Suffice to say that my relationship with Windows RT is complex. And while I feel that Windows 8 running on low-end Atom “Clover Trail” x86 hardware currently offers a better overall solution for mainstream users, let there be no doubt that the heart of Windows RT, Metro, is the future of this platform. And if you’ve elected to buy in this early, what you’re using today is clearly the Windows of the future.

I laid out my case for this scenario back in May in No, Windows RT Isn’t Windows . . . Yet. “If Windows RT takes off and is truly successful, it becomes Windows,” I wrote. “That is, it does what NT did decades ago, existing for a time side-by-side with what used to be Windows and then eventually supplanting the old Windows.”

This is a big bet. Today, Windows RT is incompatible with the many Windows desktop applications and browser plug-ins out there. It offers only partial driver support for hardware devices, though many common devices—storage, keyboards, mice, and many printers—work just fine. For these and other reasons, I’ve argued that Surface with Windows RT is no PC replacement, because it isn’t. But Windows RT, and Surface with Windows RT, are aimed at a very different market, the market for tablets that is currently dominated by the iPad. And in this capacity, Surface RT is a lot more interesting. It also targets what will likely be a much bigger market than that for traditional PCs within a few years.

For those of us who follow Windows and love good technology, Surface is thus a promise for the future. It is a future where legacy deadwood is removed from Windows in a far quicker timeframe than had ever happened in the past.
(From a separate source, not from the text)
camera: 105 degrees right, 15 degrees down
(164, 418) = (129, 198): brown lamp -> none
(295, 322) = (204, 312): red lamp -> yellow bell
It is a future where viruses and malware are a thing of the past and the apps that can run on our devices are curated by Microsoft and prevented from harming the system, the other installed apps, and our data.

It is, in other words, the purest expression of this future mobile platform, which I still call Metro, because it contains only those parts of the legacy desktop that are most needed since we’re still in a transitionary phase. I expect future versions of Windows RT to more aggressively remove these remaining legacy bits while Microsoft uses its x86/x64 Windows cousins to continue legacy compatibility as long as is needed. I also expect Windows RT and Windows Phone to move ever closer together as well, given their common underpinnings.

Many have argued to me that making this move today actually makes sense, and that it is the lack of support that drew them to Windows RT—and Surface with Windows RT—in the first place. Such people are pioneers, the technological equivalents of the settlers who raced across the newly minted American West in the 1800s. I don’t have the constitution for such a radical change this soon, and my workload still requires some desktop applications that don’t yet have Metro equivalents. Maybe you do.